Aid agencies praise AIDS drugs deal for poor
12 Jul 2011 18:20
Students form a red ribbon during an HIV/AIDS awareness rally on World AIDS Day at Marina beach in the southern Indian city of Chennai on December 1, 2010. REUTERS/Babu
LONDON (AlertNet) - Aid agencies have hailed a landmark deal between a major AIDS drug manufacturer and a new patent pooling system designed to boost access to low cost treatment for millions of people in poor countries.
But medical charity Medicines Sans Frontieres criticised the agreement between drug company Gilead Sciences and the Medicines Patent Pool for excluding several middle-income countries like Brazil, China, the Philippines and Peru, which have significant numbers of people living with HIV.
Aid groups also condemned other pharmaceutical giants for not joining the pool.
The pool, which allows manufacturers of generic medicines to produce patented drugs under licence, was established last year to improve access to newer HIV/AIDS medicines in poor countries.
Around 33 million people worldwide have the human immunodeficiency virus (HIV) that causes AIDS. Most live in Africa and Asia, where medicines have to be very cheap for people to afford them.
Gilead is the first pharmaceutical company to license its drugs to the pool. The agreement will allow producers in India to make generic copies of its HIV drugs tenofovir, emtricitabine, cobicistat, and elvitegravir as well as a combination HIV pill known as the “Quad”. Cobicistat, elvitegravir and the Quad are still in clinical development.
MSF and the U.N. aids agency, UNAIDS, said the inclusion of products still under development was an important advance as it would speed up production of cheap generic versions of new medicines.
“People in developing countries often have to wait for years before they can access new health technologies,” said the Patent Pool’s executive director, Ellen 't Hoen. “Today’s agreement changed that.”
She said the pool was in discussions with several other pharmaceutical companies, but not Abbott Laboratories, Merck & Co and Johnson & Johnson, all of which make HIV drugs.
U.N. member states have set a target of increasing access to antiretroviral therapy to 15 million people by 2015.
An estimated 6.6 million people are currently on HIV treatments in low and middle-income countries, but a further 9 million are in need.
NO EXCUSE
The Gilead agreement also allows for new fixed-dose combinations and child-friendly medicines to be developed.
Oxfam estimated that the deal could benefit nearly all children living with HIV in poor countries and around 85 percent of people living with HIV in low and middle-income countries.

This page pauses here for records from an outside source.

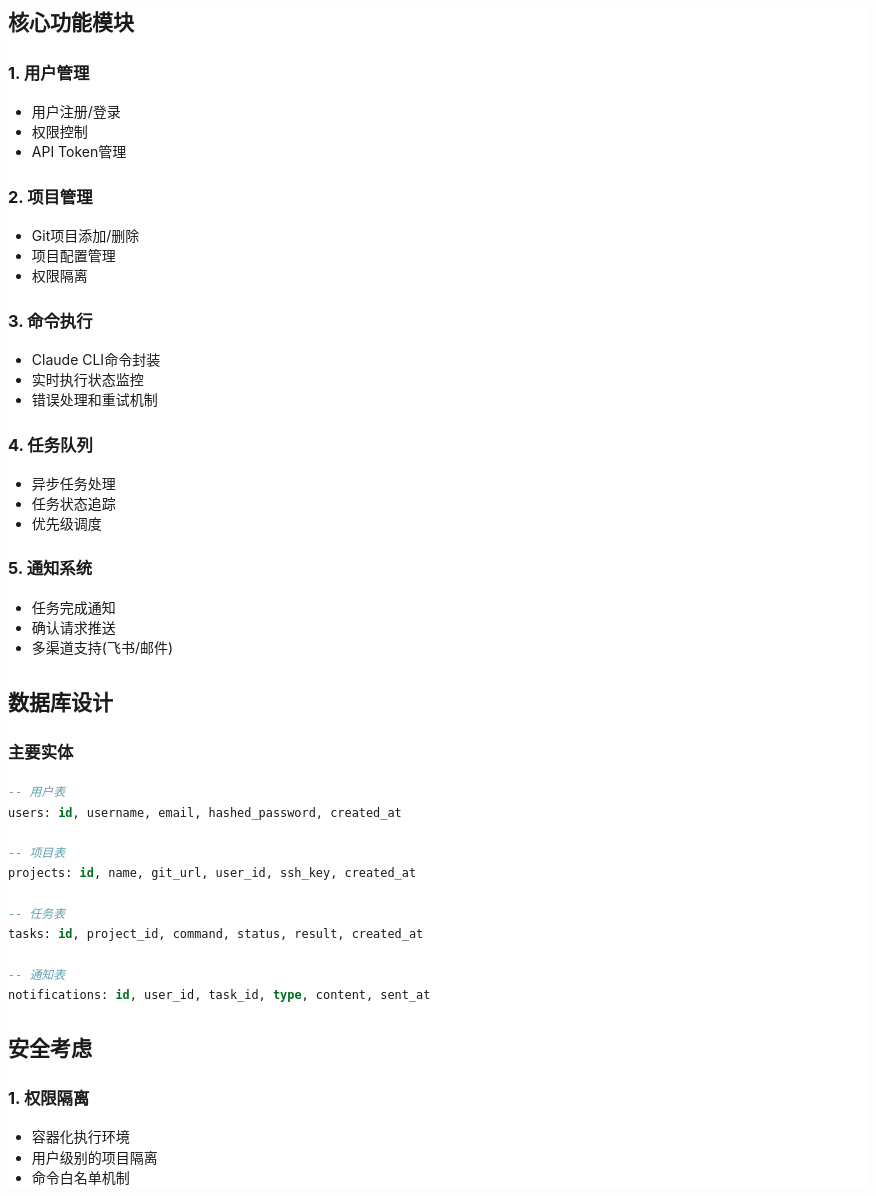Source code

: ## 核心功能模块

### 1. 用户管理
- 用户注册/登录
- 权限控制
- API Token管理

### 2. 项目管理
- Git项目添加/删除
- 项目配置管理
- 权限隔离

### 3. 命令执行
- Claude CLI命令封装
- 实时执行状态监控
- 错误处理和重试机制

### 4. 任务队列
- 异步任务处理
- 任务状态追踪
- 优先级调度

### 5. 通知系统
- 任务完成通知
- 确认请求推送
- 多渠道支持(飞书/邮件)

## 数据库设计

### 主要实体
```sql
-- 用户表
users: id, username, email, hashed_password, created_at

-- 项目表  
projects: id, name, git_url, user_id, ssh_key, created_at

-- 任务表
tasks: id, project_id, command, status, result, created_at

-- 通知表
notifications: id, user_id, task_id, type, content, sent_at
```

## 安全考虑

### 1. 权限隔离
- 容器化执行环境
- 用户级别的项目隔离
- 命令白名单机制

It said other companies now had no excuse for refusing to license their drugs to the pool.
Oxfam health policy adviser Mohga Kamal-Yanni said companies like ViiV that are already in discussions with the pool needed to get on board as fast as possible.
“Others, such as Abbott, which have so far failed to engage at all with the pool, should be ashamed of themselves and should start negotiations as soon as possible,” he said.
UNAIDS Executive Director Michel Sidibé said the deal marked a new era in the global HIV response with private and public sectors “working hand in hand for the best interests of public health”.
“I hope today’s announcement will inspire other pharmaceutical companies to follow suit to share intellectual property and innovation to make new technological advances in HIV treatment available sooner to the people that need them most.”
MSF also said it was vital that the other big companies join up so that manufacturers of generic drugs can produce more fixed-dose combinations (FDCs). Johnson & Johnson and Merck both make drugs used in FDCs.
Tido von Schoen-Angerer, director of MSF’s campaign for access to essential medicines, said FDCs helped patients adhere to their treatment and take the correct drugs in the right combinations. They also reduced the likelihood of HIV resistance developing.
“To really make this work we need the other companies to join up so that we have other drugs in the pool to develop fixed-dose combinations,” he added.
The licences will allow for the supply of tenofovir and emtricitabine in 111 countries, for cobicistat in 102 countries, and for elvitegravir and the Quad in 99 countries.